Transcribed page text:

»»

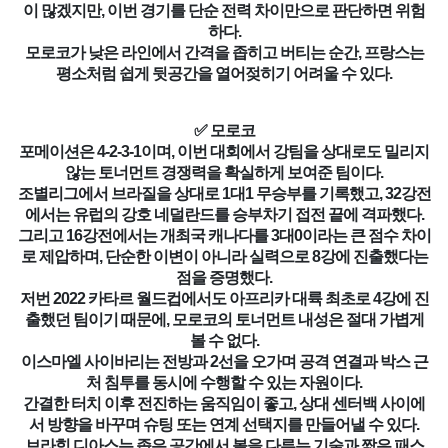
이 많겠지만, 이번 경기를 단순 전력 차이만으로 판단하면 위험
하다.
모로코가 낮은 라인에서 간격을 좁히고 버티는 순간, 프랑스는
평소처럼 쉽게 뒷공간을 열어젖히기 어려울 수 있다.
✅ 모로코
포메이션은 4-2-3-1이며, 이번 대회에서 강팀을 상대로도 밀리지
않는 토너먼트 경쟁력을 확실하게 보여준 팀이다.
조별리그에서 브라질을 상대로 1대1 무승부를 기록했고, 32강전
에서는 유럽의 강호 네덜란드를 승부차기 접전 끝에 격파했다.
그리고 16강전에서는 개최국 캐나다를 3대0이라는 큰 점수 차이
로 제압하며, 단순한 이변이 아니라 실력으로 8강에 진출했다는
점을 증명했다.
저번 2022 카타르 월드컵에서도 아프리카 대륙 최초로 4강에 진
출했던 팀이기 때문에, 모로코의 토너먼트 내성은 절대 가볍게
볼 수 없다.
이스마엘 사이바리는 전방과 2선을 오가며 공격 연결과 박스 근
처 침투를 동시에 수행할 수 있는 자원이다.
간결한 터치 이후 전진하는 움직임이 좋고, 상대 센터백 사이에
서 방향을 바꾸며 슈팅 또는 연계 선택지를 만들어낼 수 있다.
브라힘 디아스는 좁은 공간에서 볼을 다루는 기술과 짧은 패스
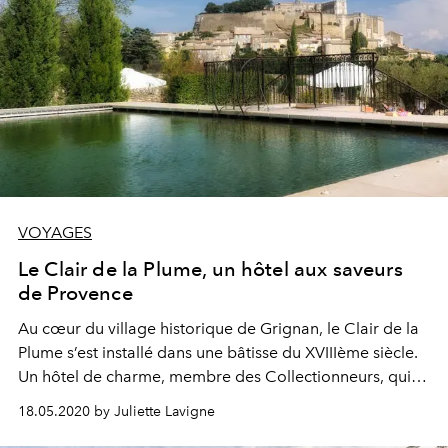
VOYAGES
Le Clair de la Plume, un hôtel aux saveurs
de Provence
Au cœur du village historique de Grignan, le Clair de la
Plume s’est installé dans une bâtisse du XVIIIème siècle.
Un hôtel de charme, membre des Collectionneurs, qui
s’enorgueillit de son restaurant étoilé et de bien d’autres
18.05.2020 by Juliette Lavigne
atouts…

««

◆ **Task description**:
Extract every line above verbatim, in its original order, and leave out the picture markers.

◆ **Exercise result**:
이 많겠지만, 이번 경기를 단순 전력 차이만으로 판단하면 위험
하다.
모로코가 낮은 라인에서 간격을 좁히고 버티는 순간, 프랑스는
평소처럼 쉽게 뒷공간을 열어젖히기 어려울 수 있다.
✅ 모로코
포메이션은 4-2-3-1이며, 이번 대회에서 강팀을 상대로도 밀리지
않는 토너먼트 경쟁력을 확실하게 보여준 팀이다.
조별리그에서 브라질을 상대로 1대1 무승부를 기록했고, 32강전
에서는 유럽의 강호 네덜란드를 승부차기 접전 끝에 격파했다.
그리고 16강전에서는 개최국 캐나다를 3대0이라는 큰 점수 차이
로 제압하며, 단순한 이변이 아니라 실력으로 8강에 진출했다는
점을 증명했다.
저번 2022 카타르 월드컵에서도 아프리카 대륙 최초로 4강에 진
출했던 팀이기 때문에, 모로코의 토너먼트 내성은 절대 가볍게
볼 수 없다.
이스마엘 사이바리는 전방과 2선을 오가며 공격 연결과 박스 근
처 침투를 동시에 수행할 수 있는 자원이다.
간결한 터치 이후 전진하는 움직임이 좋고, 상대 센터백 사이에
서 방향을 바꾸며 슈팅 또는 연계 선택지를 만들어낼 수 있다.
브라힘 디아스는 좁은 공간에서 볼을 다루는 기술과 짧은 패스
VOYAGES
Le Clair de la Plume, un hôtel aux saveurs
de Provence
Au cœur du village historique de Grignan, le Clair de la
Plume s’est installé dans une bâtisse du XVIIIème siècle.
Un hôtel de charme, membre des Collectionneurs, qui
s’enorgueillit de son restaurant étoilé et de bien d’autres
18.05.2020 by Juliette Lavigne
atouts…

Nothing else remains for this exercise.